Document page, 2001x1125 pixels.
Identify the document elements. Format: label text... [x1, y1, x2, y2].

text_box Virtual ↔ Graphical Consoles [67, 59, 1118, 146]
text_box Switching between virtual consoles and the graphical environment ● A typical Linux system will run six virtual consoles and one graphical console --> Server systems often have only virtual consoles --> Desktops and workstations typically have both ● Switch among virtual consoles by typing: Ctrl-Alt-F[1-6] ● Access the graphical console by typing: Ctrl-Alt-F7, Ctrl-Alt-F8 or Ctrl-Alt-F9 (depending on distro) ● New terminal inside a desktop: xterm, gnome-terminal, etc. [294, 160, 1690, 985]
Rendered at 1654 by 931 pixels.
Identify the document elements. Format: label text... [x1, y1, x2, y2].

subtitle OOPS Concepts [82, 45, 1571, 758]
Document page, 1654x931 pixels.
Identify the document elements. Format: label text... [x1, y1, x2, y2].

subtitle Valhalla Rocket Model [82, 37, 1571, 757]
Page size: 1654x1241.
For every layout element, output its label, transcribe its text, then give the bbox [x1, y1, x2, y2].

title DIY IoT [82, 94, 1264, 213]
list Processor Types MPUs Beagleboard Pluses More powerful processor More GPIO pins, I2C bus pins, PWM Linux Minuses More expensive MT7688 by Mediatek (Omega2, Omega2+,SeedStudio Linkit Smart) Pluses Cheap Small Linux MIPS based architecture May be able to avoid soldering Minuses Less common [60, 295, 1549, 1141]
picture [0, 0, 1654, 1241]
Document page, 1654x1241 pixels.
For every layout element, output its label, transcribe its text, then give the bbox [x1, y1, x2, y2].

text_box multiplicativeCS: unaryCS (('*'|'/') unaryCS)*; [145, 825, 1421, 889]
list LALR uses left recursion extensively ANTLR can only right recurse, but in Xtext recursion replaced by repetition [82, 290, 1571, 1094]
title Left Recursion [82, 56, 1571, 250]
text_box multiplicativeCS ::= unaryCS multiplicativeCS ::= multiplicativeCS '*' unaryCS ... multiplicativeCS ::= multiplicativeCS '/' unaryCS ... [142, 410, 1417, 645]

========================================

== WRITTEN TASK ==
Update the entries from the very first one down through the line containing "picture [0, 0, 1654, 1241]" by replacing "Identify" with "Locate", leaving everything else unchanged.

== RESPONSE BELOW ==
Document page, 2001x1125 pixels.
Locate the document elements. Format: label text... [x1, y1, x2, y2].

text_box Virtual ↔ Graphical Consoles [67, 59, 1118, 146]
text_box Switching between virtual consoles and the graphical environment ● A typical Linux system will run six virtual consoles and one graphical console --> Server systems often have only virtual consoles --> Desktops and workstations typically have both ● Switch among virtual consoles by typing: Ctrl-Alt-F[1-6] ● Access the graphical console by typing: Ctrl-Alt-F7, Ctrl-Alt-F8 or Ctrl-Alt-F9 (depending on distro) ● New terminal inside a desktop: xterm, gnome-terminal, etc. [294, 160, 1690, 985]
Rendered at 1654 by 931 pixels.
Locate the document elements. Format: label text... [x1, y1, x2, y2].

subtitle OOPS Concepts [82, 45, 1571, 758]
Document page, 1654x931 pixels.
Locate the document elements. Format: label text... [x1, y1, x2, y2].

subtitle Valhalla Rocket Model [82, 37, 1571, 757]
Page size: 1654x1241.
For every layout element, output its label, transcribe its text, then give the bbox [x1, y1, x2, y2].

title DIY IoT [82, 94, 1264, 213]
list Processor Types MPUs Beagleboard Pluses More powerful processor More GPIO pins, I2C bus pins, PWM Linux Minuses More expensive MT7688 by Mediatek (Omega2, Omega2+,SeedStudio Linkit Smart) Pluses Cheap Small Linux MIPS based architecture May be able to avoid soldering Minuses Less common [60, 295, 1549, 1141]
picture [0, 0, 1654, 1241]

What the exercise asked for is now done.